Era una sfida tra noi e loro e la tensione spesso era alta: non andavamo mai in giro da soli da quelle parti.
Ma la peggio toccava ai volontari del luogo: erano oggetto di intimidazioni e aggressioni durante tutto l’anno.
Fortunatamente dalla nostra c’era la Forestale.
Oggi il fenomeno è in regressione (anche se non del tutto debellato), ma alla fine degli anni Ottanta era una vera strage: esistono ancora, sparsi sui monti sopra Villa San Giovanni, i bunker muniti di feritoie dietro i quali si appostavano i bracconieri.

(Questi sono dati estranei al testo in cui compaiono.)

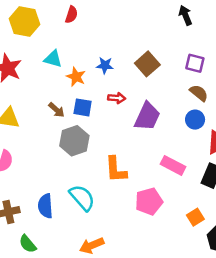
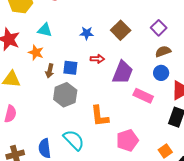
purple square: (195, 63) -> (159, 28), turned 35
orange star: (76, 77) -> (36, 53), moved
brown semicircle: (199, 93) -> (163, 51), turned -56
brown arrow: (56, 110) -> (50, 71), turned 64
pink rectangle: (173, 165) -> (143, 96), moved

La Lipu continua ad organizzare questi campi che oltre a contrastare un fenomeno assurdo servono a tenere alta l’attenzione e a raccogliere dati, a fare censimenti, studiare la migrazione.
Arrivano ornitologi da tutta Europa.
Mi ricordo che ad ogni avvistamento dovevamo compilare una scheda e quante discussioni quando non ci trovavamo d’accordo: riconoscere una specie dall’altra non è sempre facile.
Per me lo Stretto di Messina dovrebbe diventare un santuario naturalistico.
Altro che Ponte.
Ah, ma forse volevi sapere delle orecchie ustionate?
Era un maggio molto caldo; uno di quelli che sembrano luglio.
All’epoca avevo i capelli lunghi e siccome faceva molto caldo li avevo raccolti sulla nuca.
Quel giorno era stato magnifico: passavano così tanti uccelli che non avevo quasi mai staccato il binocolo dalla fronte.
La sera, ritornata all’alloggio, nel tirarmi giù i capelli sfioro con la mano il dorso dell’orecchio e sento un gran dolore.
Mi guardo allo specchio e vedo due mezzelune color peperone.
Non mi ero resa conto che quella parte del corpo, solitamente coperta dai capelli, non aveva mai preso sole e dunque era particolarmente sensibile.
Nei giorni successivi la pelle dal rosso è virata al nero-marrone e poi, ormai arrostita e morta, ha iniziato a cadere.
Non sono rimaste tracce.
Ma tu, se deciderai di andare ad assistere a questa grande bellezza, oltre al binocolo portati un cappello.